* Problem requirements *
Repeat the full listing exactly.

* Material provided *

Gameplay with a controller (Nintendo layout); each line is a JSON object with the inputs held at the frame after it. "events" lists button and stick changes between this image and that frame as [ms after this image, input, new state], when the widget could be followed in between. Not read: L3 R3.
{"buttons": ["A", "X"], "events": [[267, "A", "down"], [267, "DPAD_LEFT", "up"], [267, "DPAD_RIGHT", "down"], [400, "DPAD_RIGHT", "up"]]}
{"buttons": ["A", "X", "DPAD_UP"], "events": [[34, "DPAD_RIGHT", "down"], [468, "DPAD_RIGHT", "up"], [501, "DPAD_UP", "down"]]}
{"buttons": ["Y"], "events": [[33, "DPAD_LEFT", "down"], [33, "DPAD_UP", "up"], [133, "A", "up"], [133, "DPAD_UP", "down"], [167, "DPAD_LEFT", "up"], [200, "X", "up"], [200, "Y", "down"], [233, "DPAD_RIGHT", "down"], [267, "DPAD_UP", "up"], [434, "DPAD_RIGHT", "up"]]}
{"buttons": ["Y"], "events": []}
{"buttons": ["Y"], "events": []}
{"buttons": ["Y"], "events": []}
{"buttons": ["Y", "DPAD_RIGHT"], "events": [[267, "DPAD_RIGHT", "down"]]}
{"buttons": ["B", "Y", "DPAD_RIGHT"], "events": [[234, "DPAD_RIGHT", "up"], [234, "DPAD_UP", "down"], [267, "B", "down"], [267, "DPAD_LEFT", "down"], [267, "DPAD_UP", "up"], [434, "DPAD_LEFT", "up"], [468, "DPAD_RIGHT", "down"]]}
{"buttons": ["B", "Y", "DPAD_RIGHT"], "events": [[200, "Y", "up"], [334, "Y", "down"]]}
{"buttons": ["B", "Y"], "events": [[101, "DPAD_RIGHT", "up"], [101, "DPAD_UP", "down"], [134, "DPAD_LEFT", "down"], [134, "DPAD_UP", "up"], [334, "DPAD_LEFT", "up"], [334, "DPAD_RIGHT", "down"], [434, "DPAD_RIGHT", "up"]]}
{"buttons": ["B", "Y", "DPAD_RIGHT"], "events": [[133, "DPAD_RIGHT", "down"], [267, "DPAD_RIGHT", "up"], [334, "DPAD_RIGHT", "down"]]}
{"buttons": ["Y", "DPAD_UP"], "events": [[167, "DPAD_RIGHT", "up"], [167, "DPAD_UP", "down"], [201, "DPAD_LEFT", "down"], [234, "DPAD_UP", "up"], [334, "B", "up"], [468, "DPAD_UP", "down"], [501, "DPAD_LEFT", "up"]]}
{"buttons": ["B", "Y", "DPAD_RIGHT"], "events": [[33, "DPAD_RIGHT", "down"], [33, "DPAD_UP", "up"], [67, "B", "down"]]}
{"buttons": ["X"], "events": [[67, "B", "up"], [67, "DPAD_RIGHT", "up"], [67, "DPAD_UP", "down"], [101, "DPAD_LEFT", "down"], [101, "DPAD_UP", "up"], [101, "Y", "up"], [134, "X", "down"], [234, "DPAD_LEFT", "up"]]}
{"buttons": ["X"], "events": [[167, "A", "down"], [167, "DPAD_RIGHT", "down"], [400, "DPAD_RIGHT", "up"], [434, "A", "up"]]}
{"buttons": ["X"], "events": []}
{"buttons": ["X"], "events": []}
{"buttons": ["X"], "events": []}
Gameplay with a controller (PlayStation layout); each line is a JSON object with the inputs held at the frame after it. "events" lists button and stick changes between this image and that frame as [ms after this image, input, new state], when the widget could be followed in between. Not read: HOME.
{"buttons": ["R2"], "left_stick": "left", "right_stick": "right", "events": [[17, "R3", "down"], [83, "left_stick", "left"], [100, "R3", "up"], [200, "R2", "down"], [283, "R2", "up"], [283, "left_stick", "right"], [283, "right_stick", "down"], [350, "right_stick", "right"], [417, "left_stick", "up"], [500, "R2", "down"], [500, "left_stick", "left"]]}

* Output of the task *
Gameplay with a controller (Nintendo layout); each line is a JSON object with the inputs held at the frame after it. "events" lists button and stick changes between this image and that frame as [ms after this image, input, new state], when the widget could be followed in between. Not read: L3 R3.
{"buttons": ["A", "X"], "events": [[267, "A", "down"], [267, "DPAD_LEFT", "up"], [267, "DPAD_RIGHT", "down"], [400, "DPAD_RIGHT", "up"]]}
{"buttons": ["A", "X", "DPAD_UP"], "events": [[34, "DPAD_RIGHT", "down"], [468, "DPAD_RIGHT", "up"], [501, "DPAD_UP", "down"]]}
{"buttons": ["Y"], "events": [[33, "DPAD_LEFT", "down"], [33, "DPAD_UP", "up"], [133, "A", "up"], [133, "DPAD_UP", "down"], [167, "DPAD_LEFT", "up"], [200, "X", "up"], [200, "Y", "down"], [233, "DPAD_RIGHT", "down"], [267, "DPAD_UP", "up"], [434, "DPAD_RIGHT", "up"]]}
{"buttons": ["Y"], "events": []}
{"buttons": ["Y"], "events": []}
{"buttons": ["Y"], "events": []}
{"buttons": ["Y", "DPAD_RIGHT"], "events": [[267, "DPAD_RIGHT", "down"]]}
{"buttons": ["B", "Y", "DPAD_RIGHT"], "events": [[234, "DPAD_RIGHT", "up"], [234, "DPAD_UP", "down"], [267, "B", "down"], [267, "DPAD_LEFT", "down"], [267, "DPAD_UP", "up"], [434, "DPAD_LEFT", "up"], [468, "DPAD_RIGHT", "down"]]}
{"buttons": ["B", "Y", "DPAD_RIGHT"], "events": [[200, "Y", "up"], [334, "Y", "down"]]}
{"buttons": ["B", "Y"], "events": [[101, "DPAD_RIGHT", "up"], [101, "DPAD_UP", "down"], [134, "DPAD_LEFT", "down"], [134, "DPAD_UP", "up"], [334, "DPAD_LEFT", "up"], [334, "DPAD_RIGHT", "down"], [434, "DPAD_RIGHT", "up"]]}
{"buttons": ["B", "Y", "DPAD_RIGHT"], "events": [[133, "DPAD_RIGHT", "down"], [267, "DPAD_RIGHT", "up"], [334, "DPAD_RIGHT", "down"]]}
{"buttons": ["Y", "DPAD_UP"], "events": [[167, "DPAD_RIGHT", "up"], [167, "DPAD_UP", "down"], [201, "DPAD_LEFT", "down"], [234, "DPAD_UP", "up"], [334, "B", "up"], [468, "DPAD_UP", "down"], [501, "DPAD_LEFT", "up"]]}
{"buttons": ["B", "Y", "DPAD_RIGHT"], "events": [[33, "DPAD_RIGHT", "down"], [33, "DPAD_UP", "up"], [67, "B", "down"]]}
{"buttons": ["X"], "events": [[67, "B", "up"], [67, "DPAD_RIGHT", "up"], [67, "DPAD_UP", "down"], [101, "DPAD_LEFT", "down"], [101, "DPAD_UP", "up"], [101, "Y", "up"], [134, "X", "down"], [234, "DPAD_LEFT", "up"]]}
{"buttons": ["X"], "events": [[167, "A", "down"], [167, "DPAD_RIGHT", "down"], [400, "DPAD_RIGHT", "up"], [434, "A", "up"]]}
{"buttons": ["X"], "events": []}
{"buttons": ["X"], "events": []}
{"buttons": ["X"], "events": []}
Gameplay with a controller (PlayStation layout); each line is a JSON object with the inputs held at the frame after it. "events" lists button and stick changes between this image and that frame as [ms after this image, input, new state], when the widget could be followed in between. Not read: HOME.
{"buttons": ["R2"], "left_stick": "left", "right_stick": "right", "events": [[17, "R3", "down"], [83, "left_stick", "left"], [100, "R3", "up"], [200, "R2", "down"], [283, "R2", "up"], [283, "left_stick", "right"], [283, "right_stick", "down"], [350, "right_stick", "right"], [417, "left_stick", "up"], [500, "R2", "down"], [500, "left_stick", "left"]]}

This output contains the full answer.